Весной 1992 года старший лейтенант Лебедев уволился из милиции и зарегистрировал крестьянское хозяйство, получил в пользование 6 гектаров лесной опушки под Отрадным. Жена, Алевтина Рюриковна, говорила, что эти крестьянские хозяйства - обман и чепуха. Наверное, была права. Фермером Алексей стать не сумел, и даже не столько по своей вине, сколько потому, что участок оказался так себе, болото да лес, причем деревья вырубать не разрешало лесничество, на которое справка о праве землепользования из райадминистрации никакого впечатления не произвела. Алевтина все капала на мозги: ищи, мол, работу, не то заберу детей и уйду. Алексей ее не слушал, а однажды отправился на рыбалку, возвращается - ни жены, ни детей, ни вещей.
Алевтина с сыновьями Борей и Женей уехала жить в деревню к сестре Алексея. Но в деревне не было работы (Алевтина по профессии швея), через неделю вернулась, говорит: давай квартиру делить.
▬▬▬▬▬▬
- [ЗАДАНИЕ 1]: Какая профессия у Алевтины согласно тексту для чтения?
▬▬▬▬▬▬
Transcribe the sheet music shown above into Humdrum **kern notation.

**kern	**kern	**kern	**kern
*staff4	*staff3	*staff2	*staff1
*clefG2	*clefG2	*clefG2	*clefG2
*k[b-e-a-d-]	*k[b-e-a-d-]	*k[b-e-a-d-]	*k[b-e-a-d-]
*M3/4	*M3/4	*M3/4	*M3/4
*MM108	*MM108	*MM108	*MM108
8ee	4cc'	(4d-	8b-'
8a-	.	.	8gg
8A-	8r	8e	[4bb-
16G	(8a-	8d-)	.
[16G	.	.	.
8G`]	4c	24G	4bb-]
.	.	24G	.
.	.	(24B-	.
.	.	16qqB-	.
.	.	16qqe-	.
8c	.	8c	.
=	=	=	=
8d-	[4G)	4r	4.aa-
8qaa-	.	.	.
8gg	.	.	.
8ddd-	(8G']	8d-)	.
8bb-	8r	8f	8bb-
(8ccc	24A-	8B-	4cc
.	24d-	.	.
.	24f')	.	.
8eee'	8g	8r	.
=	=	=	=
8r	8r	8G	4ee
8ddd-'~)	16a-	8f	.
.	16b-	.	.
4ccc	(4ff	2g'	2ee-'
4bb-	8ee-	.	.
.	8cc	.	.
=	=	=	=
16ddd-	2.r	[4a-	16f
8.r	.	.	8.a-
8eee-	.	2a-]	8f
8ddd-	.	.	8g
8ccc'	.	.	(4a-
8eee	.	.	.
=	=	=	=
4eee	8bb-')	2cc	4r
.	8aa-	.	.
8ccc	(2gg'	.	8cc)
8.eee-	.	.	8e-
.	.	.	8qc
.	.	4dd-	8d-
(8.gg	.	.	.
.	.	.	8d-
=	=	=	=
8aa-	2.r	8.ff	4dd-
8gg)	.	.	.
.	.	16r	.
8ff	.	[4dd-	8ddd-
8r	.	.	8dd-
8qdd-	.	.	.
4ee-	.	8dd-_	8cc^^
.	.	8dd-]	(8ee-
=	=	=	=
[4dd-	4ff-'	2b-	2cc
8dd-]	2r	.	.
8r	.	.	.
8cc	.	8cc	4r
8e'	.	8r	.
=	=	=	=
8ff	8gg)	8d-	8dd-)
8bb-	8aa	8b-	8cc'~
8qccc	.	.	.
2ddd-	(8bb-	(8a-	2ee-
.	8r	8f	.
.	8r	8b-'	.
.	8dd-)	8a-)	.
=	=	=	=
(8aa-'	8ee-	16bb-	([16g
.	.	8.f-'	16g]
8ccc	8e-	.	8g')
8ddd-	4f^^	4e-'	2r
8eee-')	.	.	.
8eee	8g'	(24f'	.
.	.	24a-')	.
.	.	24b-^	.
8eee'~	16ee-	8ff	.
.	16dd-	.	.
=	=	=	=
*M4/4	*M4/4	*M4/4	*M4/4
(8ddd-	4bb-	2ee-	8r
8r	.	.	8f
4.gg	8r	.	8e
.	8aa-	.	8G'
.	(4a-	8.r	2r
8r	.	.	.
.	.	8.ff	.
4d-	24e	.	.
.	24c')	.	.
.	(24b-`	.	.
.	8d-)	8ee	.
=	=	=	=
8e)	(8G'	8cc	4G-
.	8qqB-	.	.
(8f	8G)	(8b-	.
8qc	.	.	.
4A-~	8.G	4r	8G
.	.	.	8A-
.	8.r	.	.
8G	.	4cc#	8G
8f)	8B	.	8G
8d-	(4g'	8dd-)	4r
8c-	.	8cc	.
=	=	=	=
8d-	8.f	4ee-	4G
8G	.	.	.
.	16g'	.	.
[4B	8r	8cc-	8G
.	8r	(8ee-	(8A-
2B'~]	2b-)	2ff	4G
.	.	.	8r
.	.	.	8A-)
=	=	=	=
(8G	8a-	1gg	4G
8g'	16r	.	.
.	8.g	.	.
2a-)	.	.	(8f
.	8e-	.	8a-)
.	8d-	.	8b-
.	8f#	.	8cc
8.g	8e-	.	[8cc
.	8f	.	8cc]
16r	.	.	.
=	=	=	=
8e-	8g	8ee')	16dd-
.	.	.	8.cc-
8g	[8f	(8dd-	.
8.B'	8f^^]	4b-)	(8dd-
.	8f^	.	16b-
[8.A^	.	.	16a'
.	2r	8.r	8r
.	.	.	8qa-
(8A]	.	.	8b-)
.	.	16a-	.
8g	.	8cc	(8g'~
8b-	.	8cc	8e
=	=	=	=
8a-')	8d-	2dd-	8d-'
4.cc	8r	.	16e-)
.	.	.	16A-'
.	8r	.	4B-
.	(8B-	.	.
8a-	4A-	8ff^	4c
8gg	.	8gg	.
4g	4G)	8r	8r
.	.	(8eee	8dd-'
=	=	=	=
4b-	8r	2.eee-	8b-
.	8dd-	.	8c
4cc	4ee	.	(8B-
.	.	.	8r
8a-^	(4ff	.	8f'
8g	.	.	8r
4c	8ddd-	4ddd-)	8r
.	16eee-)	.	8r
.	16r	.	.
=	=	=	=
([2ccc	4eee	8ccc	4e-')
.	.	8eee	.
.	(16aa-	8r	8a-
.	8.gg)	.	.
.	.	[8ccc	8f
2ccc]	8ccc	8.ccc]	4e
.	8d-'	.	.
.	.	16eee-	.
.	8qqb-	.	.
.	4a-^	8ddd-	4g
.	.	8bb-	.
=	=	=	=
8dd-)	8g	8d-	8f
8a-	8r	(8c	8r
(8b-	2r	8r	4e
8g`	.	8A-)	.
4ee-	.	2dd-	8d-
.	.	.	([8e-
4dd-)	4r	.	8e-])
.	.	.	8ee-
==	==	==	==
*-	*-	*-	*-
▬▬▬▬▬▬
- [ЗАДАНИЕ 2]: Подсчитайте строки выше, в которых встречается слово "kern", с учетом регистра. В ответе укажите только число.

- [ОТВЕТ 1]: Швея.

- [ОТВЕТ 2]: 2